● EXERCISE INSTRUCTIONS
Produce word for word the lines of the data below running from the one that has "ive elementer som" to the one that has "nksjonen kun er tilgjengelig for profesjonell", inclusive, and no others.

● DATA UNDER STUDY

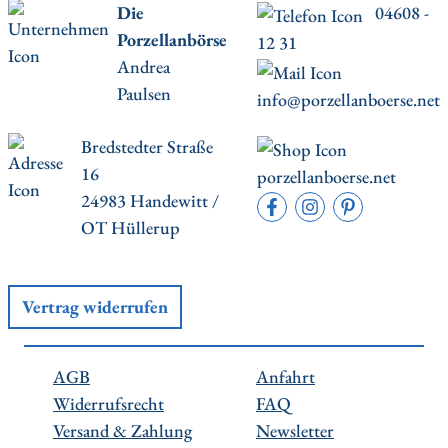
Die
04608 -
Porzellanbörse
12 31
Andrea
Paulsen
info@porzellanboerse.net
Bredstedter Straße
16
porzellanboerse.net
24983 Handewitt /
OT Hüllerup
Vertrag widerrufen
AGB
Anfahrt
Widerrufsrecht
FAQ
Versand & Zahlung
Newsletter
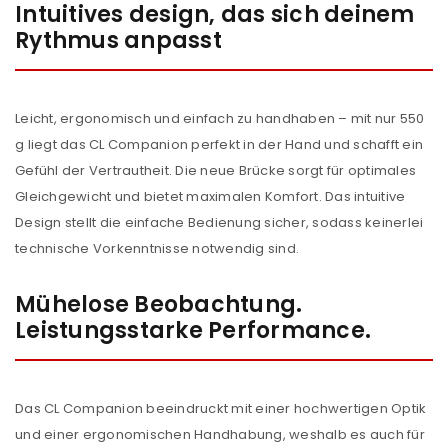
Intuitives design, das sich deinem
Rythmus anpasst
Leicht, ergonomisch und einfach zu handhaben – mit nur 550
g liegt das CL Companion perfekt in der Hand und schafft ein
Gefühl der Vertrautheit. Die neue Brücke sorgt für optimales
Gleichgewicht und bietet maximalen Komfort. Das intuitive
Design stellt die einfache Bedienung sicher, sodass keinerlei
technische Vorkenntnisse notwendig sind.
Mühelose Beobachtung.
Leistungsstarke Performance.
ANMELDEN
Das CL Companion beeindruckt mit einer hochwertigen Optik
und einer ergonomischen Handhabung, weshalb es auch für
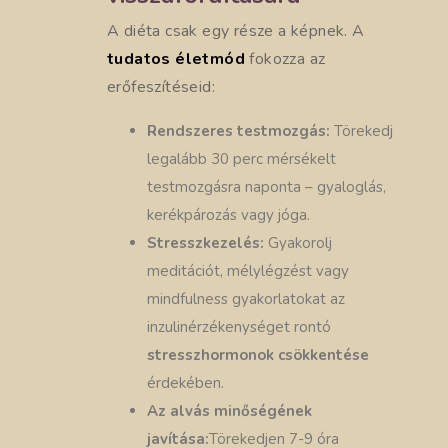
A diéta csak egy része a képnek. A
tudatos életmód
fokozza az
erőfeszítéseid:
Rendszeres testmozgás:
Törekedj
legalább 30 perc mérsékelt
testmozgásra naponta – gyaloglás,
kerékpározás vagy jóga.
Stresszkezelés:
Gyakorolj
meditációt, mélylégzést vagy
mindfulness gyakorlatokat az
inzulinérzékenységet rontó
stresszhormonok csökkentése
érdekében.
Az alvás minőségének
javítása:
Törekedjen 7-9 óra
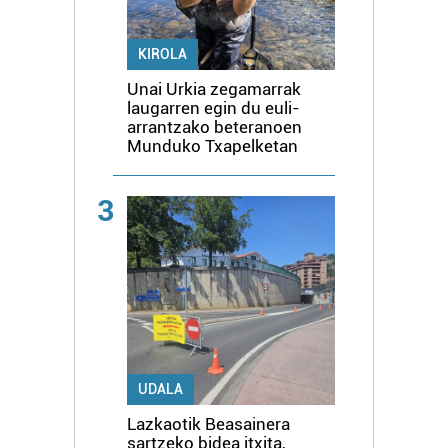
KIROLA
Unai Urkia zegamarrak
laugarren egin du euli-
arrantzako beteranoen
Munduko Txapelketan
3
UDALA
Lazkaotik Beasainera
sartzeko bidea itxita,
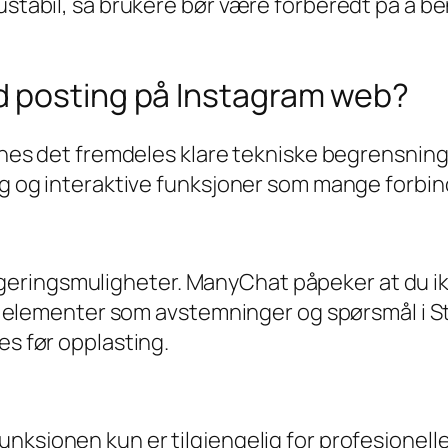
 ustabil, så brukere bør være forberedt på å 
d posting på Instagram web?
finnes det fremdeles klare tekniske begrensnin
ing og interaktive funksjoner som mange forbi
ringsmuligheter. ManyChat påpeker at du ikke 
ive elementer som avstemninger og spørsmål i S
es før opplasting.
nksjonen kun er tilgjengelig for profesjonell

...

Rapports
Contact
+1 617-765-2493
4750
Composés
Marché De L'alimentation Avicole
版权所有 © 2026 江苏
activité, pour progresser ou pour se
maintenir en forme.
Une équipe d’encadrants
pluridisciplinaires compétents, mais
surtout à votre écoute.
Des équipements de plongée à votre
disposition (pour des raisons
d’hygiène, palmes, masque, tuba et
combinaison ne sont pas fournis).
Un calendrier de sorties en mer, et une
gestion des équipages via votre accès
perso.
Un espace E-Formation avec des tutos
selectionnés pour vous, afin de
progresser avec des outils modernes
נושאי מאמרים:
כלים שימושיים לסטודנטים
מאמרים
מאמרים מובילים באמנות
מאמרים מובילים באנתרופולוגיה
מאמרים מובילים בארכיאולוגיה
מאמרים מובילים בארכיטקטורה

● EXERCISE SOLUTION
ive elementer som avstemninger og spørsmål i S
es før opplasting.
nksjonen kun er tilgjengelig for profesjonell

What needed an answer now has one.